ENTRIES SHOWN Block Start

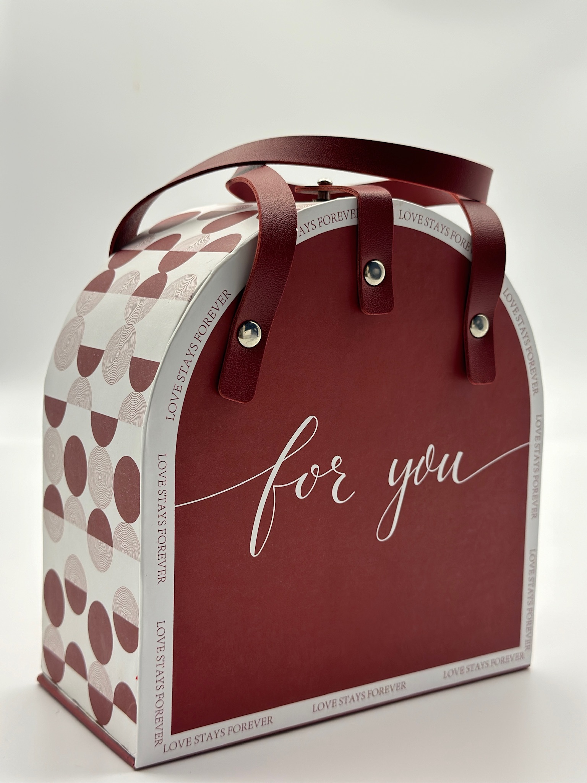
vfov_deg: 39.7
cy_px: 392
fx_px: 1085
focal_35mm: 48
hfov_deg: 30.3
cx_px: 294
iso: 80
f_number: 1.78
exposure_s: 1/265
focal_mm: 6.86
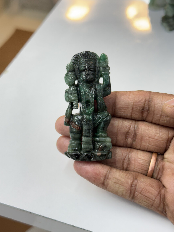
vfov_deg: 39.7
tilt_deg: -45.0
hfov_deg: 30.3
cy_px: 116
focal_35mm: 48
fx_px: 322
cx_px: 87
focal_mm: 6.76
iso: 80
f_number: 1.78
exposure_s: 1/100
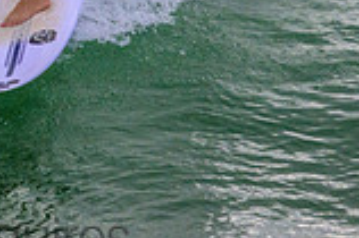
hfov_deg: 0.7
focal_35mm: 2948
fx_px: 29367
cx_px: -47
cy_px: -140
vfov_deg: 0.5
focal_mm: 800
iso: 1100
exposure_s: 1/2000
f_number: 11
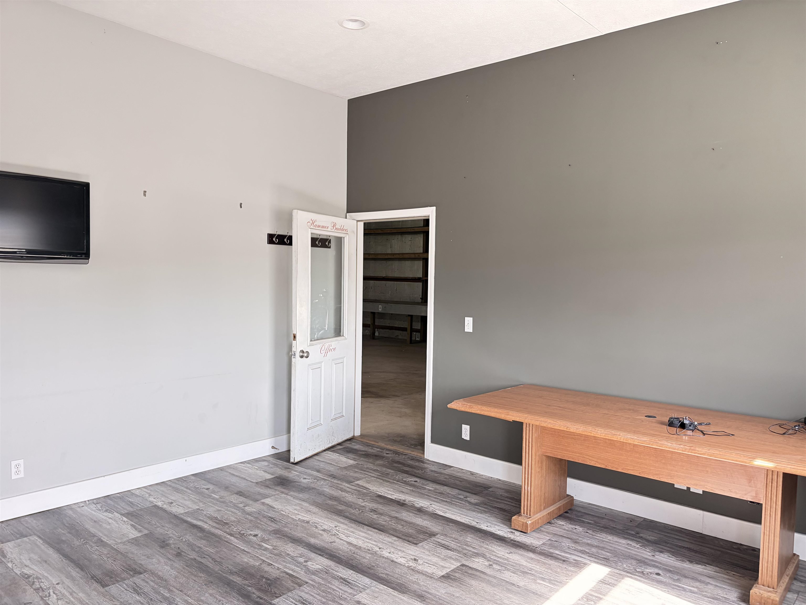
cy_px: 302
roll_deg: -0.2
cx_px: 403
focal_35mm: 26
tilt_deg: -1.3
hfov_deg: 67.3
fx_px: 605
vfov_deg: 53.1
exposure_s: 1/60
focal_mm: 5.96
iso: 160
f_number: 1.6
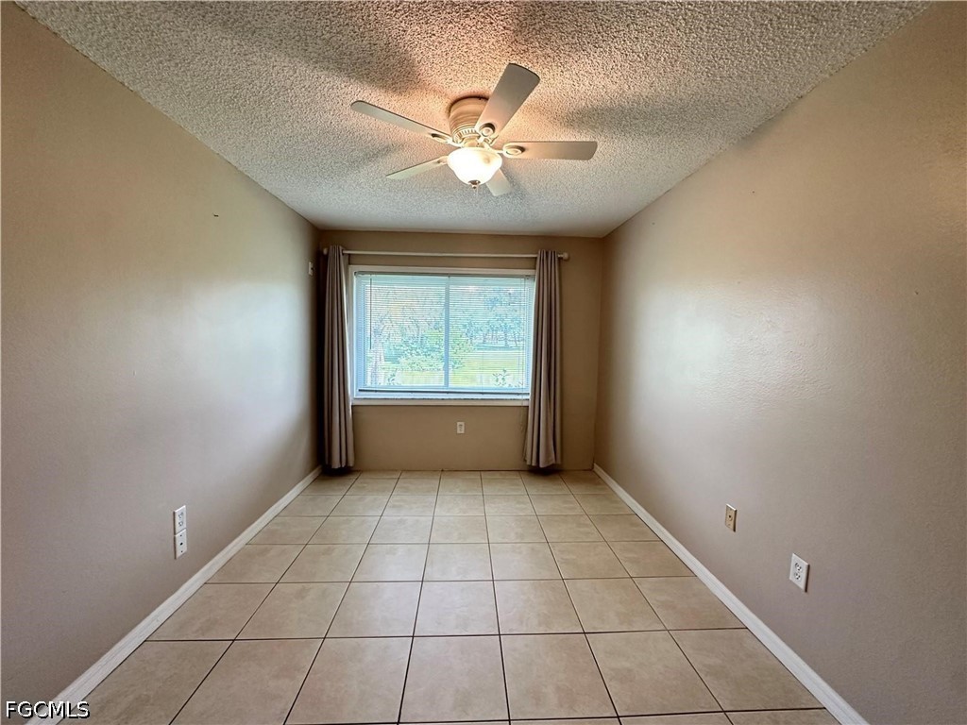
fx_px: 391
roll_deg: -1.7
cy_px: 362
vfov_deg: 85.7
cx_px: 484
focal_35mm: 14
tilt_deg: -4.1
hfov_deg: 102.1
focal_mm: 2.22
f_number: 2.2
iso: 250
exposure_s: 1/120
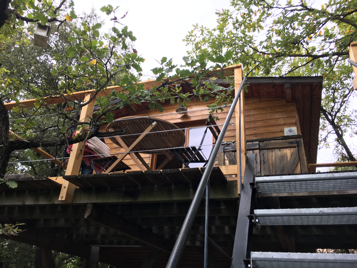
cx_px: 178
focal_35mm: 29
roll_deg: -5.2
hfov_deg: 61.7
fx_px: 299
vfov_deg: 48.2
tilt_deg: +29.2
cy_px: 134
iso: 32
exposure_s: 1/100
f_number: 2.2
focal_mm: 4.15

ENTRIES SHOWN Block End

=== TASK DESCRIPTION ===
Once more, please print the whole listing exactly, omitting each image.

=== ANSWER AREA ===
vfov_deg: 39.7
cy_px: 392
fx_px: 1085
focal_35mm: 48
hfov_deg: 30.3
cx_px: 294
iso: 80
f_number: 1.78
exposure_s: 1/265
focal_mm: 6.86
vfov_deg: 39.7
tilt_deg: -45.0
hfov_deg: 30.3
cy_px: 116
focal_35mm: 48
fx_px: 322
cx_px: 87
focal_mm: 6.76
iso: 80
f_number: 1.78
exposure_s: 1/100
hfov_deg: 0.7
focal_35mm: 2948
fx_px: 29367
cx_px: -47
cy_px: -140
vfov_deg: 0.5
focal_mm: 800
iso: 1100
exposure_s: 1/2000
f_number: 11
cy_px: 302
roll_deg: -0.2
cx_px: 403
focal_35mm: 26
tilt_deg: -1.3
hfov_deg: 67.3
fx_px: 605
vfov_deg: 53.1
exposure_s: 1/60
focal_mm: 5.96
iso: 160
f_number: 1.6
fx_px: 391
roll_deg: -1.7
cy_px: 362
vfov_deg: 85.7
cx_px: 484
focal_35mm: 14
tilt_deg: -4.1
hfov_deg: 102.1
focal_mm: 2.22
f_number: 2.2
iso: 250
exposure_s: 1/120
cx_px: 178
focal_35mm: 29
roll_deg: -5.2
hfov_deg: 61.7
fx_px: 299
vfov_deg: 48.2
tilt_deg: +29.2
cy_px: 134
iso: 32
exposure_s: 1/100
f_number: 2.2
focal_mm: 4.15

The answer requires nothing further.